Slaves in America were treated horribly, whipping, execution, and sexual abuse of women, including rape, were common. The slaves weren't allowed to learn how to read or write, because if they could read or write they could possibly rebel. Slaves worked continuously day after day for 16 to 18 hours, only getting about 6 hours of sleep. Slaves did not get much to eat, they got pork or fish, and corn meal. Slaves did not go to school, they worked all day everyday. Slaves who weren't already married were allowed to get married, and have kids if they chose to. If the slaves didn't obey their master he would do whatever he wanted to do to them, most likely whip them. Most slaves most likely wanted to escape because they were so miserable, but they knew if they got caught they would most likely get killed.


It took until 1865 for slavery to be illegal in the United States with the 13th Amendment to the U.S. constitution. President Abraham Lincoln and the Republican party were not against slavery, they just didn't want it to spread into any of the new states. Lincoln even said "if I could save the Union without freeing a slave, I would, and if I could save the Union by freeing every slave, I would." Obviously, during Lincoln's presidency, his main goal was to preserve the Union. Even after the Civil War and the end of slavery, African Americans were still not treated equal. They didn't even get the right to vote until 15th Amendment gave them the right to vote in 1870.

Improving Race Relations in America

There are still problems with racism in the United States today because of prejudice. If you hear that someone robbed a bank or killed someone, most people would think of an African-American; if you hear about a really rich guy who doesn't play sports, most people would think of a white person. If you hear about a superstar NBA basketball player, most people would think of LeBron James, James Harden, Kevin Durant, Russell Westbrook, Anthony Davis, etc. but no one would think of Kevin Love or Dirk Nowitzki, because there is some belief that African-Americans are better basketball players or just athletes in general. Even though its not necessarily racist, its still a prejudice against them.



Forgetting our country's history of supporting slavery is hard to do when there are still believers in it. Racial groups like the KKK, who don't think that African-Americans are equal to white people, and still believe that they shouldn't be allowed to have the same freedoms that white people have, are always trying to remind people how it used to be. And people who just think that African-Americans are just bad people (another prejudice) are also reasons why we can't seem to forget about slavery. Like when former Clippers owner Donald Sterling made a racist remark during an interview, it was all over Sports Center and all over the news. Even though they weren't supporting him, it still reminded everyone of what America used to be.

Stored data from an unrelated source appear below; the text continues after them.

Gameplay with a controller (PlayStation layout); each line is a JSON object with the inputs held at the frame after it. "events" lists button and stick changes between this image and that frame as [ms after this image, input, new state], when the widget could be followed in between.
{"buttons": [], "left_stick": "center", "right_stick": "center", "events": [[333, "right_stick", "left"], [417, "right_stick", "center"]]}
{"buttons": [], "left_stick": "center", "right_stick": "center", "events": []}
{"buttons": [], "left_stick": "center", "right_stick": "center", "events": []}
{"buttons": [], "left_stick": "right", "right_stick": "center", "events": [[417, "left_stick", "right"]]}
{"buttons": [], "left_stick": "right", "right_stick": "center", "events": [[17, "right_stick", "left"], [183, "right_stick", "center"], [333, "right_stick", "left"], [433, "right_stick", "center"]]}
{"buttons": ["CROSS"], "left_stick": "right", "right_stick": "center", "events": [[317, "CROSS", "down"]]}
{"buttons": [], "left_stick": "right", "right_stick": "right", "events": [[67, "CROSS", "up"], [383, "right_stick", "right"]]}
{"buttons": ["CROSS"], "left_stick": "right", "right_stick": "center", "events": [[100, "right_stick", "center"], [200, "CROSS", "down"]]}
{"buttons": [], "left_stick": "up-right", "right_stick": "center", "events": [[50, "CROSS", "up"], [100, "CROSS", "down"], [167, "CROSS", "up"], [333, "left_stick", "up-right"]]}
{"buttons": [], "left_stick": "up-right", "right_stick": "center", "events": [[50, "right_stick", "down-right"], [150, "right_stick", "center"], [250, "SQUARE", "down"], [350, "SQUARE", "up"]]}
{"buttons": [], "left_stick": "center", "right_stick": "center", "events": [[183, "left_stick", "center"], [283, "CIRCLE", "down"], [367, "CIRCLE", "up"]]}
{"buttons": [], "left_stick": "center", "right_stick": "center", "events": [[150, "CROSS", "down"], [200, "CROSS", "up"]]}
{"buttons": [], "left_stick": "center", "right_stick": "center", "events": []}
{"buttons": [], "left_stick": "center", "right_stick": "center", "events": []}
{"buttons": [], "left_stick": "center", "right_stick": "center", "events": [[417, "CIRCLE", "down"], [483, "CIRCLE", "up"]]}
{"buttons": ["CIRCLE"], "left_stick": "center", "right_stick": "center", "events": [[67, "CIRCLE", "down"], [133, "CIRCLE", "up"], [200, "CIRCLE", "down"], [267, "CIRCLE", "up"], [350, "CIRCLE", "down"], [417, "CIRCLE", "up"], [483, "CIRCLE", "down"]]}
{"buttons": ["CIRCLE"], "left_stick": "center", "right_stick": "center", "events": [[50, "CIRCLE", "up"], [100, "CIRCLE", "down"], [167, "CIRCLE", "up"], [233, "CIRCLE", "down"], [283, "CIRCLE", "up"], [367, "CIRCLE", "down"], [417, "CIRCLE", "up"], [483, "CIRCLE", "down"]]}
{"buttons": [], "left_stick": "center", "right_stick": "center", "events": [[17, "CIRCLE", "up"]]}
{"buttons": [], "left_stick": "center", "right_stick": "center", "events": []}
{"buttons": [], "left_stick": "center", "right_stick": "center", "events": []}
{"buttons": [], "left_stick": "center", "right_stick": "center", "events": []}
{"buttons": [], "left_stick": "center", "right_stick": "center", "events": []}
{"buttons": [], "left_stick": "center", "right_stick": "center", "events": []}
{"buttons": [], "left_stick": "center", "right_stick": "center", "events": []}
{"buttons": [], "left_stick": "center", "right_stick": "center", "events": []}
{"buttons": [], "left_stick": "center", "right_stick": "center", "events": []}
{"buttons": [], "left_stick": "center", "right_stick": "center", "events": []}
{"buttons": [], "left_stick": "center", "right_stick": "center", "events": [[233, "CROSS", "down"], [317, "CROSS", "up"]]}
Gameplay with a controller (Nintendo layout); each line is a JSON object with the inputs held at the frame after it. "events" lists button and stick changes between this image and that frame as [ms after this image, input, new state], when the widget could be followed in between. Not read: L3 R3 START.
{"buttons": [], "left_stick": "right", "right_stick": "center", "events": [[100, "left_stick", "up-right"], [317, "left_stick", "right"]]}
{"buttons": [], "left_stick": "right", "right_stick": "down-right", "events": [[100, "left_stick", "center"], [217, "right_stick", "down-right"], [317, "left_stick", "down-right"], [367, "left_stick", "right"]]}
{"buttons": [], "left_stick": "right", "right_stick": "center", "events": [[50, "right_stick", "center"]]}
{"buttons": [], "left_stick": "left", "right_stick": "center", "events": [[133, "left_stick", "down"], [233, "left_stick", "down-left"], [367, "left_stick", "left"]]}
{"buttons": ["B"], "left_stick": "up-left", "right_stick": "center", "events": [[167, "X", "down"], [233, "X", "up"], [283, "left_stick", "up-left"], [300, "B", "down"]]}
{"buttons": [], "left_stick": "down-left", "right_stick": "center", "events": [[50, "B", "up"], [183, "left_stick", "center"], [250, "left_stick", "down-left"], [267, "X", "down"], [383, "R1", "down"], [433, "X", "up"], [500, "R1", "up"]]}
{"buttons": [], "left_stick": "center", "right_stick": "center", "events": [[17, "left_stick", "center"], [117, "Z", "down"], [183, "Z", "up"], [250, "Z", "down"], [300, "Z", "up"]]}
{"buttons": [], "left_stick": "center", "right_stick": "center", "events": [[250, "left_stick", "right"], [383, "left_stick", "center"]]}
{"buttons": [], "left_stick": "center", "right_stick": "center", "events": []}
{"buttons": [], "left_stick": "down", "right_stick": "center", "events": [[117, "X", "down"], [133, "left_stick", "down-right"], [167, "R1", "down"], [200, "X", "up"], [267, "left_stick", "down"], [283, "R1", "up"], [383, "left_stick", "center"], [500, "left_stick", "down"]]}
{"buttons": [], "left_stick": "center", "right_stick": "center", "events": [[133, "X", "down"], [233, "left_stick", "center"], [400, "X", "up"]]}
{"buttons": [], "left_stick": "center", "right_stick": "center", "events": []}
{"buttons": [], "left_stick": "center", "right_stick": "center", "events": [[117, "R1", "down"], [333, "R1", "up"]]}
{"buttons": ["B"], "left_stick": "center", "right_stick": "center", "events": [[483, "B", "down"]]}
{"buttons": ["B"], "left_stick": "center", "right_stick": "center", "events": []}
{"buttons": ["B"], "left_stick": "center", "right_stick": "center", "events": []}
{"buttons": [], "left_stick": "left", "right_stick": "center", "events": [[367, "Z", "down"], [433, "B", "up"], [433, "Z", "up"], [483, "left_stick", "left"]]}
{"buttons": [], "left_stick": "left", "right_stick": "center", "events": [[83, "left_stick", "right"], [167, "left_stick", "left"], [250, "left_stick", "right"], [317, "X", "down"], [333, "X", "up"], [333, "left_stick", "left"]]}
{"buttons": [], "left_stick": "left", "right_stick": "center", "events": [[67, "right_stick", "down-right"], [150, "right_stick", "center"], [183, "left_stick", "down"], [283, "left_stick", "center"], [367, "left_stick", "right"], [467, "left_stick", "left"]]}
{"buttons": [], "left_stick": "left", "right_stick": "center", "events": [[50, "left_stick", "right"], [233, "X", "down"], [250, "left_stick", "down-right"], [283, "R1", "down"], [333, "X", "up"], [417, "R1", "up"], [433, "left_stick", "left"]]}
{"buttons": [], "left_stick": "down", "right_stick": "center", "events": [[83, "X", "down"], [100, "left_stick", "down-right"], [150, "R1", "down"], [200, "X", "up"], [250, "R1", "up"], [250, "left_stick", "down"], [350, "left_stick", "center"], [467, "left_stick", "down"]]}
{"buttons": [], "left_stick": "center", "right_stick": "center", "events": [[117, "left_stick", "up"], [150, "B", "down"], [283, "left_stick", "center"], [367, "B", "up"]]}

My plan to improve race relations in America is to make a documentary starring athletes from all over the country of different races. The documentary will be called "All In", the reason for this title is to let everyone know that athletes are 'All In' on getting rid of race relations. The documentary would be full of interviews with the athletes, talking about how hard they worked to get where they are today. They would also tell you about all the adversity that they had to overcome to succeed in their life. I know it doesn't seem like that would improve race relations, but it would show people all around the country that nothing was handed to them because of their race, it would that they all had to work hard and overcome adversity to get where they are. The point is there was no prejudice to get them where they are, that African Americans and all other races had to work just as hard to make it in their sport.